Сталин в глаза называл за бородку клином “наш крестьянский козел” и старался напоить в лежку. Как и многие кремлевские владыки, Калинин шарил по темным получердачным комнатенкам балерин Большого театра, хотя сам для блуда ослабел чреслами. Поэтому и бегал к Мешкову, терпел все его выходки и подставлял свой зад пчелам – для яровитости.
Брак Василия Яковлева с его любимой Катюшей Мешковой был вдребезги разрушен, когда с германского фронта вернулся блестящий гврдейский офицер Петр Митрофанович Шухмин. Он был смел, за Галицию имел офицерского белоэмалевого Георгия и с первого взгляда влюбился в
Катеньку. У них сразу же завязался бурный роман, но до брака дело не дошло, так как Шухмина послали на Восточный фронт воевать с Колчаком
(он, как и многие кадровые офицеры, изменил присяге и стал служить красным). Вернувшись с фронта, Петр Митрофанович написал на грубой мешковине огромную картину “Приказ”, на которой красный командир читает приказ кавалеристам. Морды и у командира, и у рядовых красноармейцев совершенно зверские и, по-видимому, правдивые.

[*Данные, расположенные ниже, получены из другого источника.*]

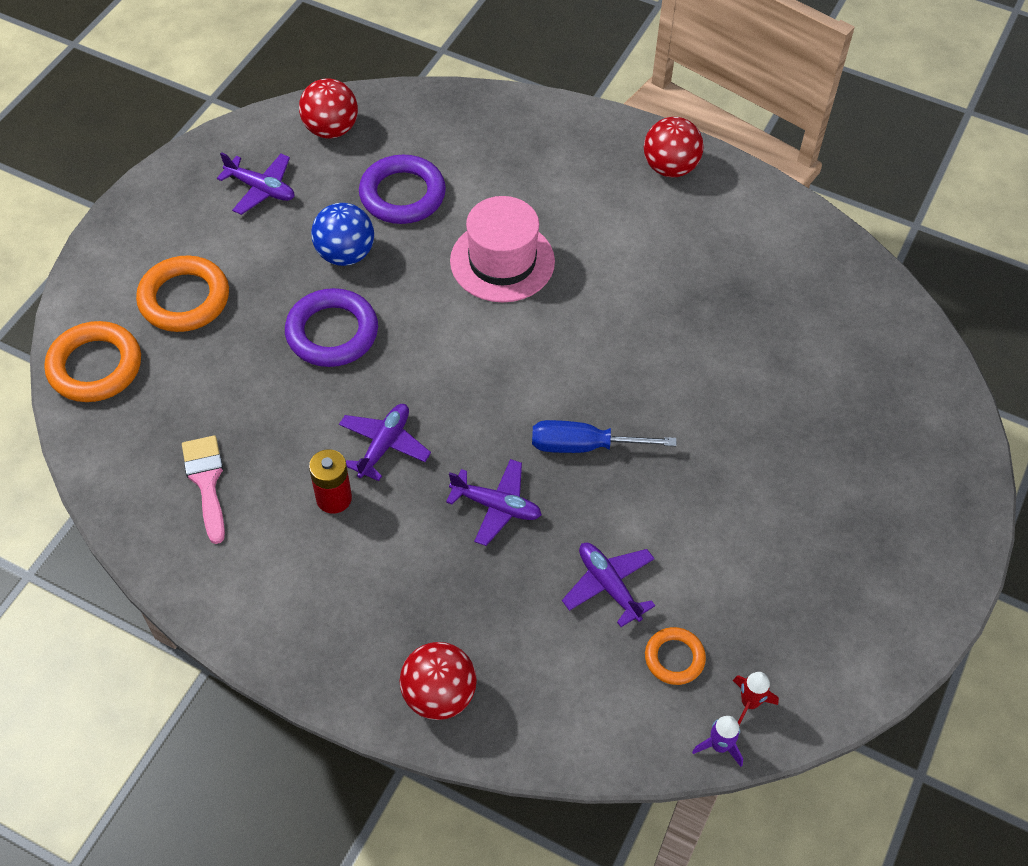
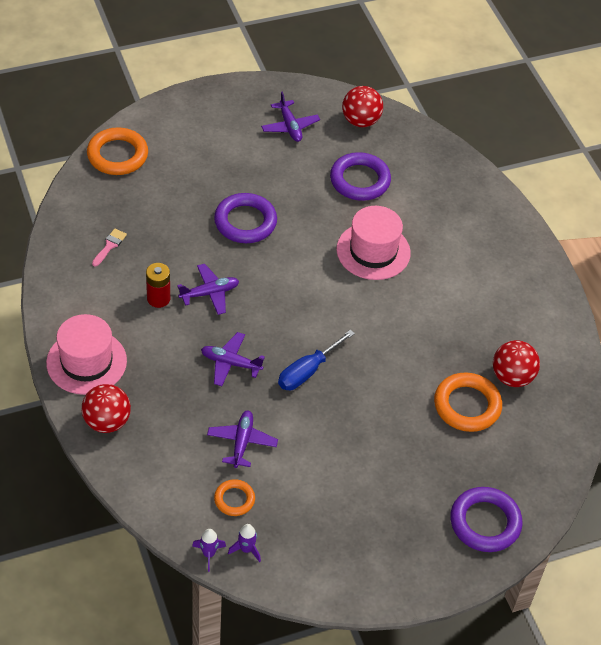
camera: 40 degrees right, 5 degrees down
orange ring [136,256,229,332] -> orange ring moved to [434,372,502,432]
pink brush [182,435,225,544] -> pink brush [92,229,127,266], size x0.65
blue ball [311,203,374,266] -> none
purple plane [446,459,542,546] -> purple plane turned 135 degrees clockwise [201,332,265,386]
blue screwdriver [532,420,676,453] -> blue screwdriver turned 90 degrees counterclockwise [278,330,355,390]
red ball [644,117,704,177] -> red ball moved to [493,340,540,387]
red rocket [733,672,779,725] -> purple rocket [228,524,261,562]
none -> pink hat [46,314,127,395]
none -> purple ring [450,487,523,552]

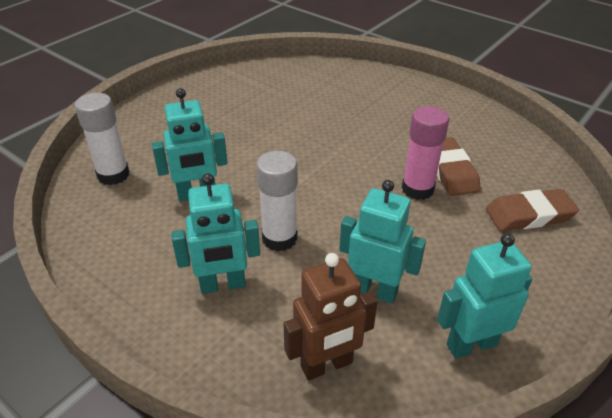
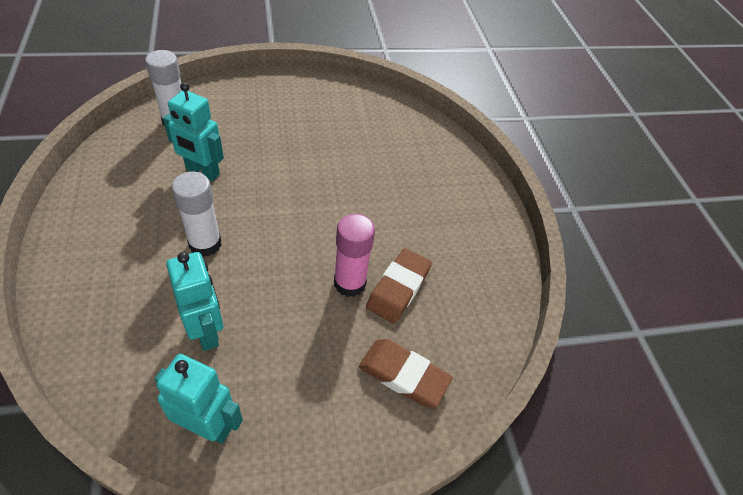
camera: 35 degrees right, 10 degrees up
turquoise robot [171,173,260,294] -> none
brown robot [284,253,378,380] -> none

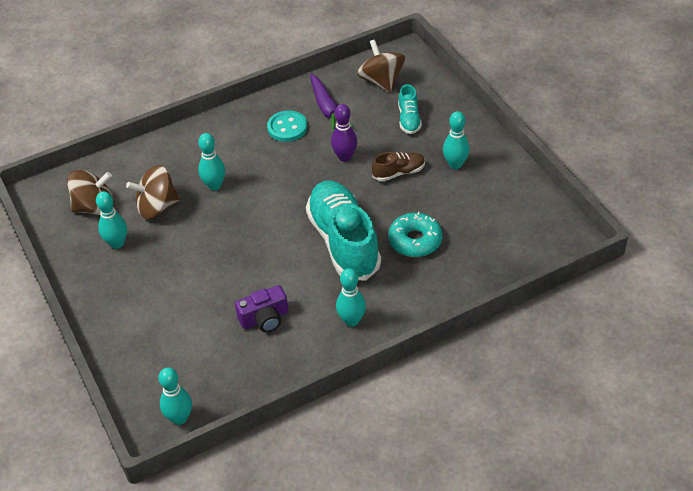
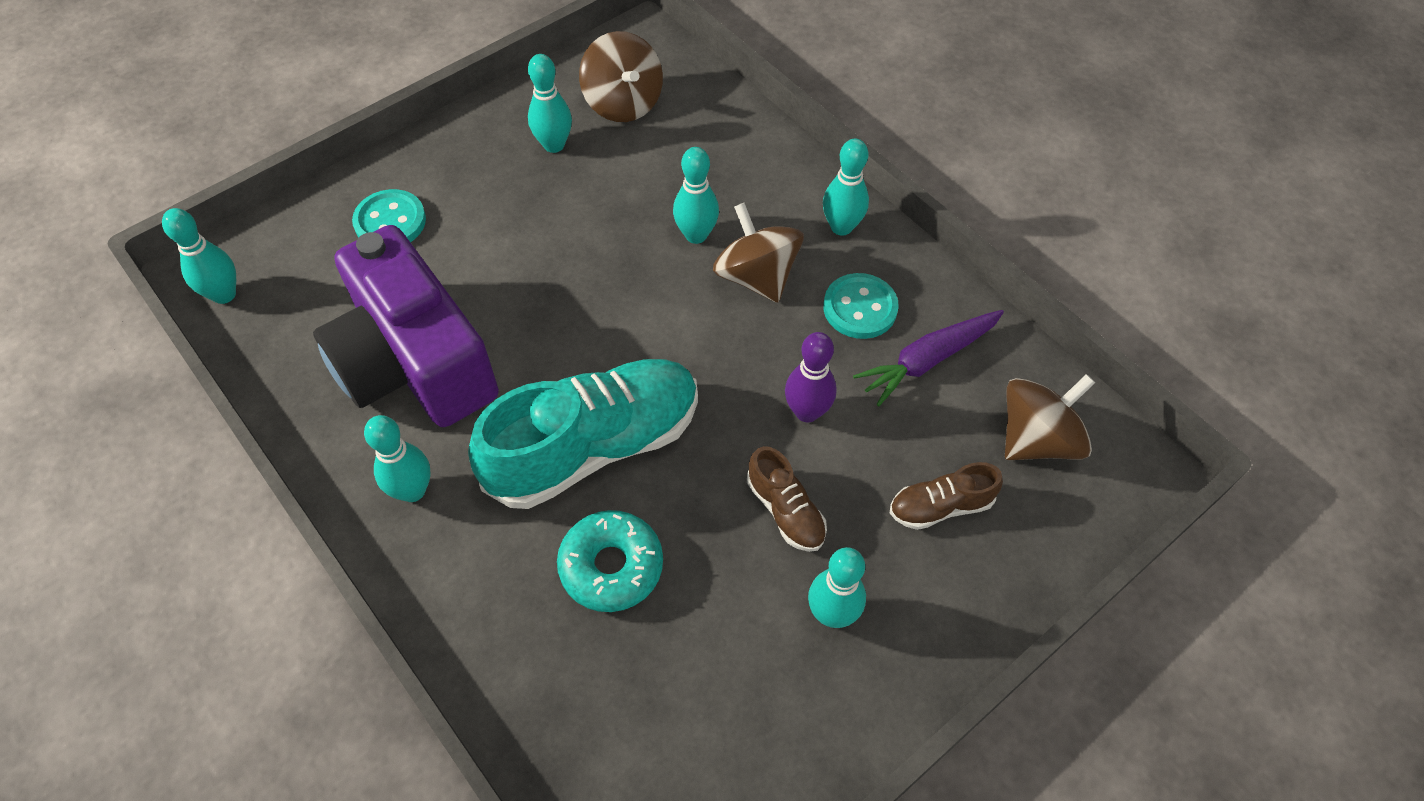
camera: 75 degrees right, 10 degrees up
brown spinning top [126,165,180,219] -> brown spinning top moved to [713,203,804,303]
purple camera [235,285,288,332] -> purple camera [313,225,499,427], size x2.22
turquoise shoe [398,84,422,134] -> brown shoe [890,462,1003,530]
none -> turquoise button [352,189,426,242]
none -> turquoise bowling pin [823,138,869,236]

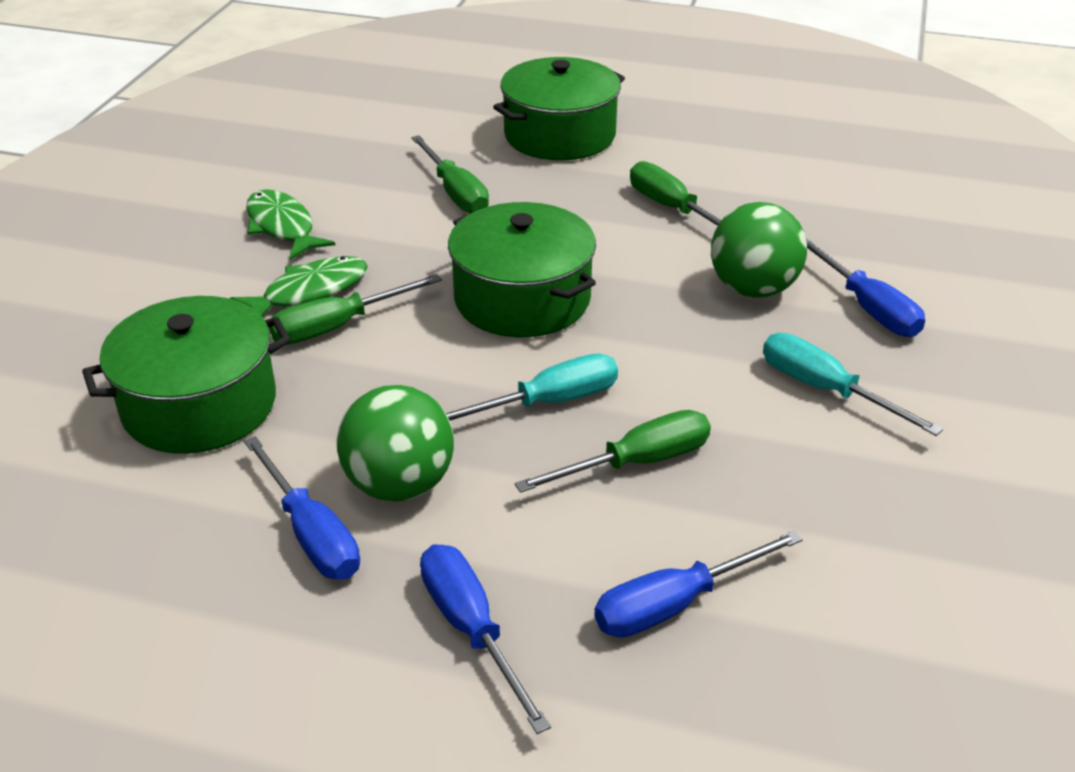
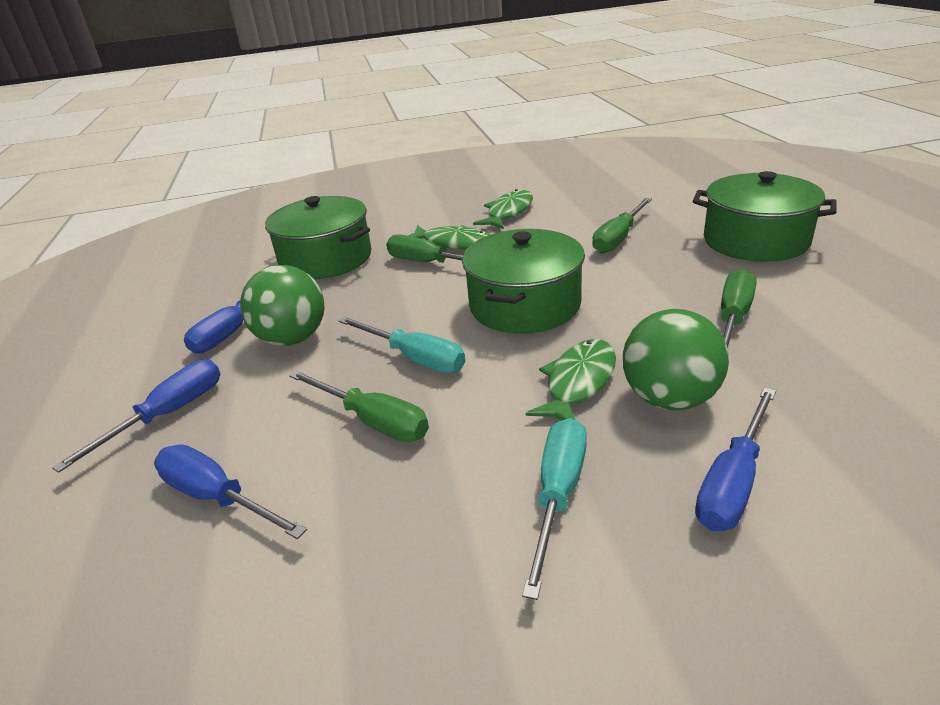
camera: 65 degrees right, 5 degrees down
none -> green fish [526,339,616,421]

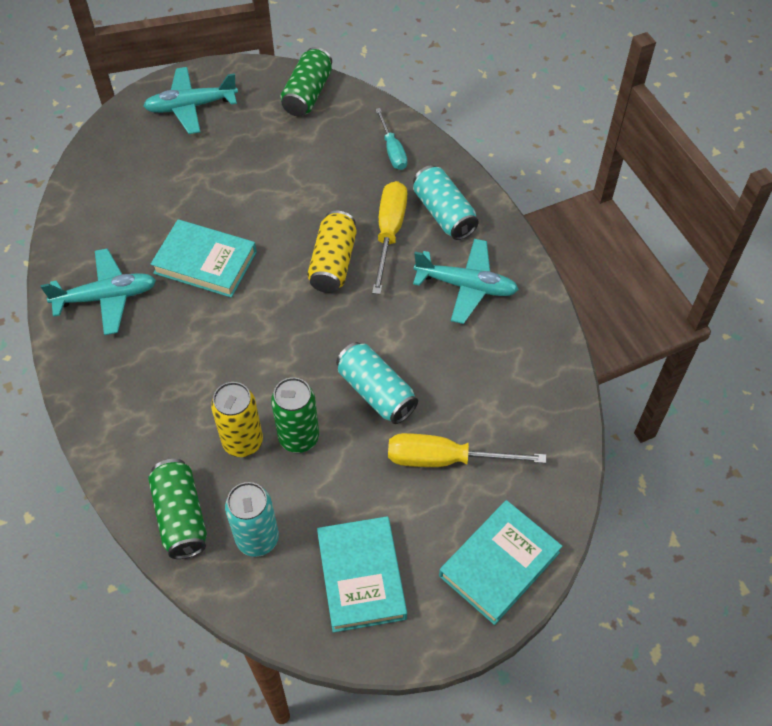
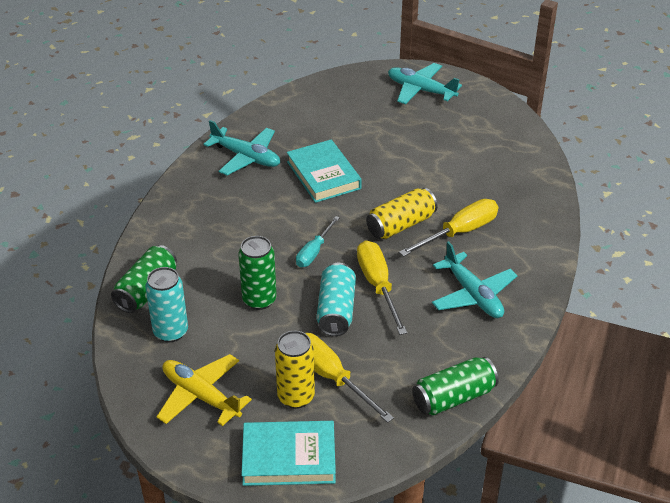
camera: 45 degrees right, 15 degrees down
yellow can [211,382,263,457] -> yellow can moved to [275,331,315,409]
green can [280,47,332,116] -> green can moved to [412,357,499,415]
turquoise book [317,516,407,633] -> yellow plane [156,354,252,426]
turquoise screwdriver [375,108,408,170] -> turquoise screwdriver moved to [296,216,340,267]
turquoise can [413,165,479,240] -> none
none -> yellow screwdriver [357,240,407,335]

Поперек картины проходит шов от сшитой мешковины. После этой картины
Шухмин стал классиком советской живописи, однако, хотя он и изменил и нанялся служить красным, ему в большевистской Москве стало тошно, и он по примеру Мешкова стал сильно пить водку. Петр Митрофанович учился в Императорской анадемии художеств в Петербурге, очень сильно рисовал и был сухим, немецкого типа художником, но с налетом экспрессионизма. Палитру Шухмин имел светлую, и современная чернота его картин произошла из-за потемнения масляной краски, вообще склонной к почернению. Кто видел картины того же Сурикова после их написания, свидетельствовали, что вначале они были довольно светлыми, а потом почернели. Секрет в том, что нельзя писать тени холодными красками, примешивая в них окись хрома и ультрамарин. Все светлые художники писали тени на прозрачных землях, а потом лессировали их жженой костью. Я сам одно время подделывал на старых картонах и дациаровских холстах художников XIX века под старинные рамы и знаю, о чем пишу. Вся Третьяковка XIX века почернела, весь
Барбизон почернел, а вот кто тени писал впротирку, как Александр
Иванов и Ге, у них в картинах до сих пор светло.
Шухмин был петербуржец и помещик и любил писать картины из жизни
Гоголя и натюрморты из цветов и фруктов. Он так и спился и умер с похмелья возле мольберта с кистью в руке. С Василием Яковлевым они дрались из-за Кати Мешковой, но Шухмин был гвардеец огромного роста, весь в шрамах от Первой мировой (он любил ходить в атаку в полный рост с одним револьвером и с сигарой в зубах). И он в конце концов вытеснил Яковлева из Катиной постели. Шухмин один раз даже впрямую грызся с Яковлевым, и они сильно покусали друг друга, как собаки. В последние годы Шухмин страдал запоями, и его периодически возили в психиатрическую больницу. Одна знакомая все уговаривала его съездить к ней на дачу под Звенигород, рассказывая, как там распускаются цветы и поют птички. Но Шухмин ей мрачно заявил: “Пока есть
Канатчикова дача, я на другую дачу не поеду”. И не ездил, регулярно употребляя водку.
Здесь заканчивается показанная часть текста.